O outono sempre foi minha estação preferida. A forma como as folhas vão alaranjando, secando, caindo, para mais tarde dar espaço às novas folhas na primavera. 

outono

A natureza nos ensina o tempo todo a olhar para os ciclos da vida, a ter a paciência de entender o tempo das coisas… Até porque elas estão fora da nossa alçada! 

Osho, o filósofo e líder religioso, diz que a aceitação é um dos pilares da ressignificação. Segundo ele, ressignificar é retirar o afeto da situação, para olhá-la com mais clareza. 

A mente sem aceitação não aceita nada. Mas, se conseguir aceitar a sua solidão, a sua depressão, a sua confusão, a sua tristeza, você já estará transcendendo. Aceitação é transcendência. 

– Osho

Assim, cabe a nós ao menos ressignificar aquilo que não podemos mudar. Até porque temos como mudar várias coisas que estão ao nosso alcance. A crise, por exemplo, em um sentido mais amplo, pode não estar na nossa alçada, mas podemos tomar atitudes em nosso dia a dia, que com criatividade e novos posicionamentos podem mudar nossa forma de ver – e sobreviver – neste cenário desafiador. 

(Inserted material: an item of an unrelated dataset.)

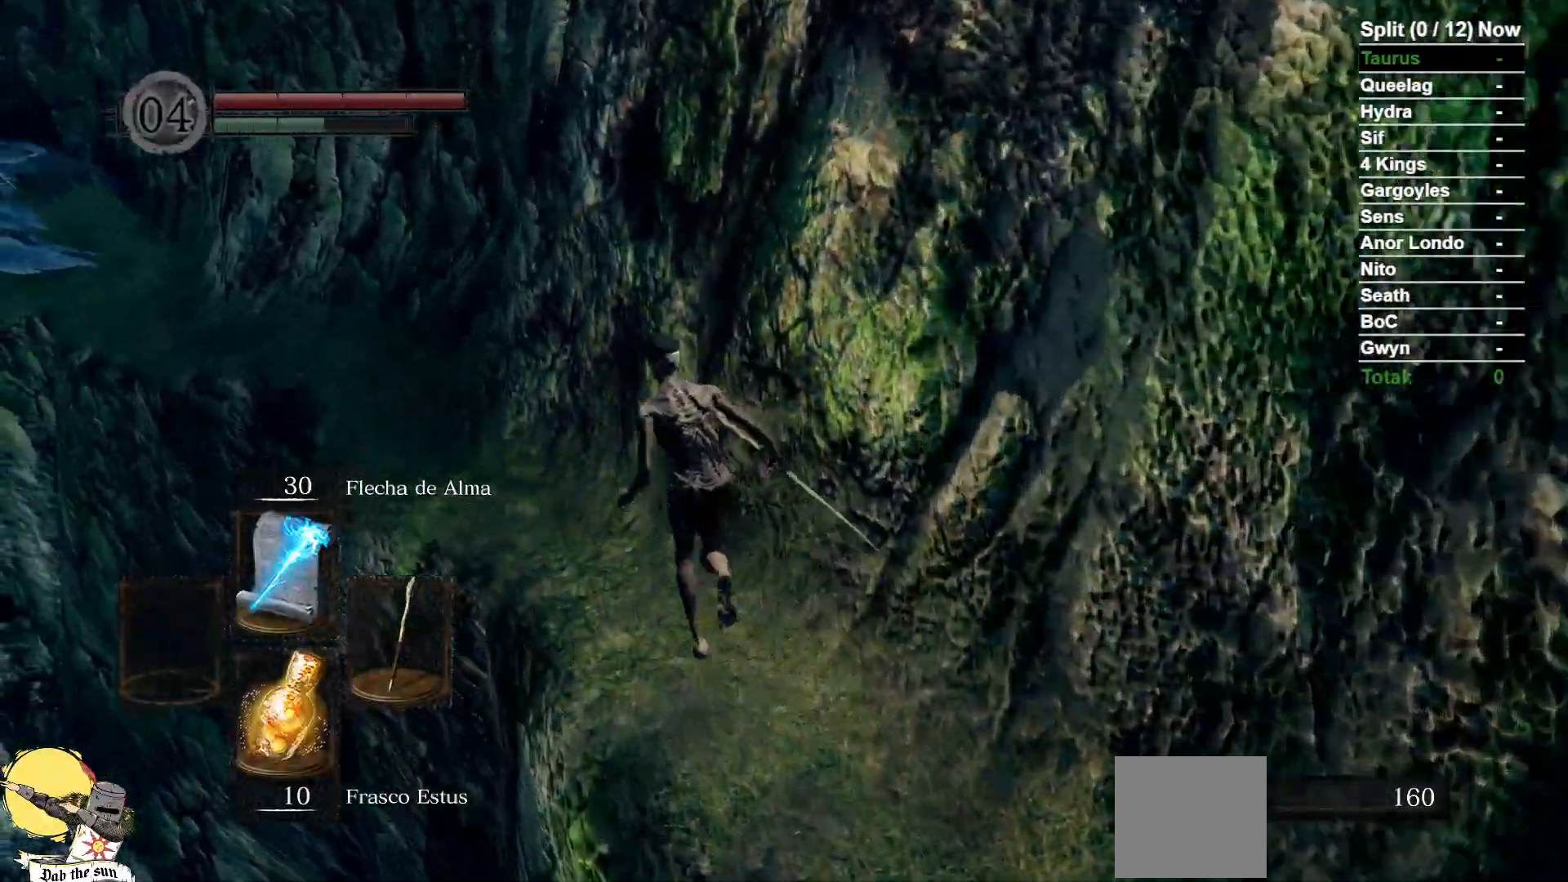
{"dt_ms": 500, "buttons": ["B"], "left_stick": "up", "right_stick": "center", "events": [[33, "right_stick", "center"], [200, "right_stick", "down-right"], [317, "right_stick", "center"]]}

Que tal pensar em formas de desafiar este contexto? Reclamar é um caminho mais simples, mais fácil até, mas não te leva a lugar nenhum. Aliás, pode levar sim, mais para baixo do que você está. 

Csíkszentmihályi Mihály, psicólogo húngaro, traz em sua teoria o conceito de flow, estado em que nos encontramos tão imersos em uma atividade que perdemos a noção de tempo, de tal forma que nada mais importa. Isso nos faz pensar em como pode ser produtivo nos permitirmos entender o ritmo de cada situação. 

A crise passa, as folhas caem, nossa vida segue. O quanto nos permitimos entender estes ciclos? 

Verdade seja dita, queremos tudo a tempo e a hora, de preferência o mais rápido possível. A vida não pára, dizemos. Claro que viver com intensidade é importante, mas quantas vezes você já se pegou lembrando como foi bom pensar um pouco mais sobre um texto que estava escrevendo? Como foi melhor ter aquela conversa difícil no dia seguinte a um conflito, e não no calor do momento? Talvez a busca desenfreada pelo prazer e felicidade em que a nossa sociedade está inserida seja justamente a causa de estarmos míopes para perceber que o tempo das coisas é que pode, quem sabe, trazer essa felicidade. A seu tempo. 

Mihály diz que ficamos mais felizes quando entramos em estado de flow. Talvez o aprendizado seja justamente focar mais no que é importante para nós, e estarmos presentes 100% em tudo o que fizermos. Aí, tempo é o que menos importa. Quem sabe não é isso que a natureza tenta nos ensinar o tempo todo?